From a racial perspective, Puritans believed that African Americans and Native Americans living within the colonies were viewed as "true witches" from an anthropological sense as Blacks were considered "inherently evil creatures, unable to control their connection to Satanic wickedness." Another contribution made to scholarship includes the religious perspective that historians attempt to understand its effect on the witch trials. J.P. Demos, a major scholar in the field of Puritan witchcraft studies, maintains that the intense and oppressive nature of Puritan religion can be viewed as the main culprit in the Colonial witch trials.

==Decline of power and influence==
The decline of the Puritans and the Congregational churches was brought about first through practices such as the Half-Way Covenant and second through the rise of dissenting Baptists, Quakers, Anglicans and Presbyterians in the late 17th and early 18th centuries. There is no consensus on when the Puritan era ended, though it is agreed that it was over by 1740. By this time, the Puritan tradition was splintering into different strands of pietists, rationalists, and conservatives. Historian Thomas S. Kidd argues that after 1689 and the success of the Glorious Revolution, "[New Englanders'] religious and political agenda had so fundamentally changed that it doesn't make sense to call them Puritans any longer."

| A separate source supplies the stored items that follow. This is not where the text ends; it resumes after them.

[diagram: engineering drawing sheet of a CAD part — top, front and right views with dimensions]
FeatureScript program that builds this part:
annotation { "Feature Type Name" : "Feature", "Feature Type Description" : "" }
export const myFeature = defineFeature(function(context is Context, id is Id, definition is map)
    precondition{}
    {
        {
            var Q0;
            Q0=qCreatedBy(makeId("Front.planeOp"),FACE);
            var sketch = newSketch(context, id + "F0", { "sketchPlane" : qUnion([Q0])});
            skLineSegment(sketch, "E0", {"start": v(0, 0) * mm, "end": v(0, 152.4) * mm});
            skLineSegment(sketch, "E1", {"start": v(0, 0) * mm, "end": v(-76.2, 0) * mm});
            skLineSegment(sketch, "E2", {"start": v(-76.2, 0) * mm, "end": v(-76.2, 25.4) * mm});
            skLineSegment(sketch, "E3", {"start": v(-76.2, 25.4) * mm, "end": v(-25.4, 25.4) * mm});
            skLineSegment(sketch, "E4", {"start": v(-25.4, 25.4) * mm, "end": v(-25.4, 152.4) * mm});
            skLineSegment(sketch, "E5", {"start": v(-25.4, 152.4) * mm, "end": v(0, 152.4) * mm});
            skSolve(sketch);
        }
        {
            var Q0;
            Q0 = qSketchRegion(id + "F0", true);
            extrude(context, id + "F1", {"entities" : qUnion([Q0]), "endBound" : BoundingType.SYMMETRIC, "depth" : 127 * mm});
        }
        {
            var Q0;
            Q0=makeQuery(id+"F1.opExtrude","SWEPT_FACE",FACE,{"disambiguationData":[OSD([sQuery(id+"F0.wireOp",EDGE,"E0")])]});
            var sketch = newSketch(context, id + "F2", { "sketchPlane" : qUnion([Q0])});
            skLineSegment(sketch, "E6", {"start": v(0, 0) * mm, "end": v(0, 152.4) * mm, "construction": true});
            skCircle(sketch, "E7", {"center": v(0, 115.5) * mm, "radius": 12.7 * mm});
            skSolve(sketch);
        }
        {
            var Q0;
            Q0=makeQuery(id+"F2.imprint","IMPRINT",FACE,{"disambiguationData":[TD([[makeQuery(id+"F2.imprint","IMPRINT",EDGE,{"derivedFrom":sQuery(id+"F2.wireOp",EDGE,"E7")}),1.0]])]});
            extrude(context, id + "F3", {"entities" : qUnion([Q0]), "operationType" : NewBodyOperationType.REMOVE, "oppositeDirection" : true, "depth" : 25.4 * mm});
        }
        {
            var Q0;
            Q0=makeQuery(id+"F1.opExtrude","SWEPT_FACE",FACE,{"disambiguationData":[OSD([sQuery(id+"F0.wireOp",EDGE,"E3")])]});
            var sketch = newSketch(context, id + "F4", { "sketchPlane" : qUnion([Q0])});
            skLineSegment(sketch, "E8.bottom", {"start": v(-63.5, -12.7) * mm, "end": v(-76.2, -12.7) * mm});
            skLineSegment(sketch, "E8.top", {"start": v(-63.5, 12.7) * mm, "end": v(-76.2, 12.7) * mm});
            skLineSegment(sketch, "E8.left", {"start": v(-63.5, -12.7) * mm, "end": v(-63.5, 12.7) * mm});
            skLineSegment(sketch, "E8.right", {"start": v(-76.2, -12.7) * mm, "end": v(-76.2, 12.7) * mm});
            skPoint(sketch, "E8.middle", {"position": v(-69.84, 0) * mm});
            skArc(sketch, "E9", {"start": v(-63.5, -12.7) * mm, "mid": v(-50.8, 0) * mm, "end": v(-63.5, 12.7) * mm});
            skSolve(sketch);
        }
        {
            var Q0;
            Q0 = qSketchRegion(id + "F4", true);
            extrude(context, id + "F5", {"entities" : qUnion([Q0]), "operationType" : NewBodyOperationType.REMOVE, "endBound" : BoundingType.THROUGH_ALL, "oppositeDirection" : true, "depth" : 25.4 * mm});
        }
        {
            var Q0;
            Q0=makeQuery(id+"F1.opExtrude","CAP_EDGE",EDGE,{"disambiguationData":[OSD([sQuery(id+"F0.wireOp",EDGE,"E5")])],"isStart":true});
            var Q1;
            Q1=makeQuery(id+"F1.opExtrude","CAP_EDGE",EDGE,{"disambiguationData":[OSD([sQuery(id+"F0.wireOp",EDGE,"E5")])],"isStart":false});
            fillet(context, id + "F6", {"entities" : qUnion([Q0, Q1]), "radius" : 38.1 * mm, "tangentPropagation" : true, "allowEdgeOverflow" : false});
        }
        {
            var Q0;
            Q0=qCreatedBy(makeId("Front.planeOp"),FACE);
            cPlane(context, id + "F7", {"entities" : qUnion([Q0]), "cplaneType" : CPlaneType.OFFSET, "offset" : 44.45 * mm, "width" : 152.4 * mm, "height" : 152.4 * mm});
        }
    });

Denominations that are directly descended from the Puritan churches of New England include the Congregationalist Churches, a branch of the wider Reformed tradition: the United Church of Christ, the National Association of Congregational Christian Churches, and the Conservative Congregational Christian Conference. Next in size and historical importance is the United Church of Christ, which is the historic continuation of the Congregational churches founded under the influence of New England Puritanism. The United Church of Christ also subsumed the third major Reformed group, the German Reformed, which (then known as the Evangelical and Reformed Church) merged with the Congregationalists in 1957.

Additionally, the 18th century saw many historically Puritan churches, especially but not exclusively in eastern Massachusetts, progressively drift from Calvinism to Arminianism, with its greater emphasis on human will and activity, and from trinitarianism to unitarianism; in the first quarter of the 19th century, these became embroiled in the "Unitarian controversy", resulting in the formation of the American Unitarian Association in 1825 and, eventually, in some 250 of New England's original parish churches formally taking the name Unitarian. Such renaming was not systematic, however, and churches founded by Puritans which became Unitarian Universalist include the First Parish Church in Plymouth founded in 1620, the First Church in Salem founded in 1629, the First Church in Boston and First Parish Church of Dorchester founded in 1630, and the First Parish in Hingham founded in 1681.